Reproduce word for word the part of the bug report thread below starting with "As an example" and going on through "many, many packages>...".

>> BEGIN Document excerpt

Revision history for this message
Boris (kervyn) wrote :

@ddstreet The problem for my use case is: I am not abled to install npm anymore, to use a dockerized ci, because the container do not build anymore nor to update our 18.04 containers.

I understand WHY you did it, but I didn't expect to get a broken LTS after half of a year. And a couple of packages on a standard "LAMP stack" (also for other non php web environments) depend on libssl-dev.

So my question is: how do I fix this in an automated way on several hundred container? Do I really have to package my own stuff? Do I have to open a bug in the libssl bugtracker?

Revision history for this message
Dan Kegel (dank) wrote :

Can you comment out universe from bionic-updates in /etc/apt/sources.list ?
That works for me, at least for now.

Revision history for this message
Boris (kervyn) wrote :

I could, but then I would miss packages like php7.2-fpm or nginx.

Revision history for this message
Dan Kegel (dank) wrote :

Can you pin the version of nodejs (either in the command that installs it, or in apt configuration)?

Revision history for this message
Boris (kervyn) wrote :

Pinning could be an option. Fixing the problem would be more fun. I hate workarounds

Dan Streetman (ddstreet)
summary: - nodejs-dev conflicts with libcurl4-openssl-dev libssh-dev libssl-dev,
- causing build failures
+ libssl1.0-dev conflicts libssl-dev
Revision history for this message
Dan Streetman (ddstreet) wrote :

I've updated the bug title and description to more accurately reflect the issue. As this isn't a bug in nodejs, i marked it as "invalid", and added openssl1.0 as the target to fix.

description: updated
Changed in nodejs (Ubuntu):
status: Confirmed → Invalid
Changed in openssl1.0 (Ubuntu Bionic):
assignee: nobody → Dan Streetman (ddstreet)
Changed in openssl1.0 (Ubuntu Cosmic):
assignee: nobody → Dan Streetman (ddstreet)
Changed in openssl1.0 (Ubuntu Bionic):
importance: Undecided → High
Changed in openssl1.0 (Ubuntu Cosmic):
importance: Undecided → High
Changed in openssl1.0 (Ubuntu Bionic):
status: New → In Progress
Changed in openssl1.0 (Ubuntu Cosmic):
status: New → In Progress
Changed in nodejs (Ubuntu Bionic):
status: New → Invalid
Revision history for this message
Dan Streetman (ddstreet) wrote :

As an example of some of the packages that conflict with libssl1.0-dev, due to conflict:

$ sudo apt install libssl1.0-dev
Reading package lists... Done
Building dependency tree
Reading state information... Done
The following packages were automatically installed and are no longer required:
...<snip out many, many packages>...
Use 'sudo apt autoremove' to remove them.

>> END Document excerpt
>> BEGIN Data segment

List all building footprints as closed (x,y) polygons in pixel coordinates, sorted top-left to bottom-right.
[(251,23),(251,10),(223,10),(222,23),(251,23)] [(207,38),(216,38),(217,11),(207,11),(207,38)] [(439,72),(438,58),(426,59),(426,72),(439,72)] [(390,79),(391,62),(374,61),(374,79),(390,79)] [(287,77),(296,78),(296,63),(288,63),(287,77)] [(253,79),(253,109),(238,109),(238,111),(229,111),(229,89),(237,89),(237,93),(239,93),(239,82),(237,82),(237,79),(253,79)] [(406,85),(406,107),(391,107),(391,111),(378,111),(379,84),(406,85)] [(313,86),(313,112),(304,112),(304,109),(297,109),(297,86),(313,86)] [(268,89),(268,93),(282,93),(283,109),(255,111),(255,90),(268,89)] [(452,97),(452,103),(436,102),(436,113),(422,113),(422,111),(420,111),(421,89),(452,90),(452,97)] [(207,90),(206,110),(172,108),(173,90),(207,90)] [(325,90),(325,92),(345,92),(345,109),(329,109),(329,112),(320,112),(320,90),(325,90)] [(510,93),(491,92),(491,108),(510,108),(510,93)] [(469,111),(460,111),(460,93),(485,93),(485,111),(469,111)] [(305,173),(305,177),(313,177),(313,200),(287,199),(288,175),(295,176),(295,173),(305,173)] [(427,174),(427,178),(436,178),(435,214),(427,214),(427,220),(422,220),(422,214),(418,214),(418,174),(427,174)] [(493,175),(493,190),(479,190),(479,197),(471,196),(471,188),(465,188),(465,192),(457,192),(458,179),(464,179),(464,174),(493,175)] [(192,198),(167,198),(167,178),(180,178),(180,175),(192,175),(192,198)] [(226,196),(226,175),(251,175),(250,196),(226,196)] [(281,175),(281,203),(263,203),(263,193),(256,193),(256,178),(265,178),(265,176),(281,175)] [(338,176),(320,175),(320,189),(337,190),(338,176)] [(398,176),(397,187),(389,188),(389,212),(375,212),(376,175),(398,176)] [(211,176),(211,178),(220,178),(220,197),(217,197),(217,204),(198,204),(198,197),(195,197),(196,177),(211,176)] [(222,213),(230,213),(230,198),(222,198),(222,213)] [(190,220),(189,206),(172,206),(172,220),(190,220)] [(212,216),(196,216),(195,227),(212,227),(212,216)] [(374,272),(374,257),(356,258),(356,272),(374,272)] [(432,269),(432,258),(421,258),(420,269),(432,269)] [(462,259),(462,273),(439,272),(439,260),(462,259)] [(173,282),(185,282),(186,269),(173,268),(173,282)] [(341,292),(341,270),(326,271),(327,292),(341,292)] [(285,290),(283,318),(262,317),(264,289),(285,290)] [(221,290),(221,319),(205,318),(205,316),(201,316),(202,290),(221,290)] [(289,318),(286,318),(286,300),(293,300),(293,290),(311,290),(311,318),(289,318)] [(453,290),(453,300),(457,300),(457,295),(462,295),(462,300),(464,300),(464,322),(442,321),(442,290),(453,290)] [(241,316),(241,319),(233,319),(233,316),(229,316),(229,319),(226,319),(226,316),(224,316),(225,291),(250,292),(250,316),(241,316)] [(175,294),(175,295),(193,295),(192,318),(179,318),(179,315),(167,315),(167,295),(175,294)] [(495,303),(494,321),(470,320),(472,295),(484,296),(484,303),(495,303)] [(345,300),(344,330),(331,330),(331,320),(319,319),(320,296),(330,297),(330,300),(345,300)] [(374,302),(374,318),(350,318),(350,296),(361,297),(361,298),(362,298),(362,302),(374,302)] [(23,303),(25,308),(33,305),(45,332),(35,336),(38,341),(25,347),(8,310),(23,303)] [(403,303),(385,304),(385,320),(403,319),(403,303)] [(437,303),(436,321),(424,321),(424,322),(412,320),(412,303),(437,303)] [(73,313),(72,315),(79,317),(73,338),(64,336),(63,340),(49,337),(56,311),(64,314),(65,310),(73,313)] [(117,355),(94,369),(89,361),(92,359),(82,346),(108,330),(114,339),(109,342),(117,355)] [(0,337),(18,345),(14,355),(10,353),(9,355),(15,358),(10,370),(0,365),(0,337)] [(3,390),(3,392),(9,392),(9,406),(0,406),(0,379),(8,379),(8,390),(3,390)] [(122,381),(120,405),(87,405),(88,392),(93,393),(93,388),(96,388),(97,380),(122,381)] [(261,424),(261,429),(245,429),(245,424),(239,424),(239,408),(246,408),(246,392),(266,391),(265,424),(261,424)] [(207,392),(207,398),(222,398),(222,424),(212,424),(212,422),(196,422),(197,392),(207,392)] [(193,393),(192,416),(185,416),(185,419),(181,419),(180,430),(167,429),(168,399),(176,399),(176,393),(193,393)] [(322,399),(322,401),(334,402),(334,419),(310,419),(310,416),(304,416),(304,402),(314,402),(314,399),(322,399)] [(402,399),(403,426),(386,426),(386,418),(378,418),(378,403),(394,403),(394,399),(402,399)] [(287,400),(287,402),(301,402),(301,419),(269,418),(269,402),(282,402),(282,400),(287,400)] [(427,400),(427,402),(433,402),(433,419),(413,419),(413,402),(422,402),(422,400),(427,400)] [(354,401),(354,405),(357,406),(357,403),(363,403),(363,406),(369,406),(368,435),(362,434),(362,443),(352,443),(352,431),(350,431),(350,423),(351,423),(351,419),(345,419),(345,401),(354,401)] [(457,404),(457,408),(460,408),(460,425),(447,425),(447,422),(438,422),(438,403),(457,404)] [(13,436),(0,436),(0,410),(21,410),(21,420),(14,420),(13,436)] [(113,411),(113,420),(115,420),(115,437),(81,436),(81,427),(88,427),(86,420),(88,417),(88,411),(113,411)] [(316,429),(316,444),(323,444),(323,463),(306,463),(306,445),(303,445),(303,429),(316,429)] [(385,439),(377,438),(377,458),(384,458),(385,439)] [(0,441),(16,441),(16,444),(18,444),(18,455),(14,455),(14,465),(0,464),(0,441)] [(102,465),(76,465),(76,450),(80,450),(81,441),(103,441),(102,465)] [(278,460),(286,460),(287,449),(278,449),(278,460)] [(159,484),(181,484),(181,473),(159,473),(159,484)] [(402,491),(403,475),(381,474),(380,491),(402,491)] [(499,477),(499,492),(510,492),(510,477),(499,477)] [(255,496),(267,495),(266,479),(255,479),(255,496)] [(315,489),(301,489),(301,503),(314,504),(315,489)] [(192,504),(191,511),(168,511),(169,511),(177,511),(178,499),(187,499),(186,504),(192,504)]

>> END Data segment

## Reply:
As an example of some of the packages that conflict with libssl1.0-dev, due to conflict:

$ sudo apt install libssl1.0-dev
Reading package lists... Done
Building dependency tree
Reading state information... Done
The following packages were automatically installed and are no longer required:
...<snip out many, many packages>...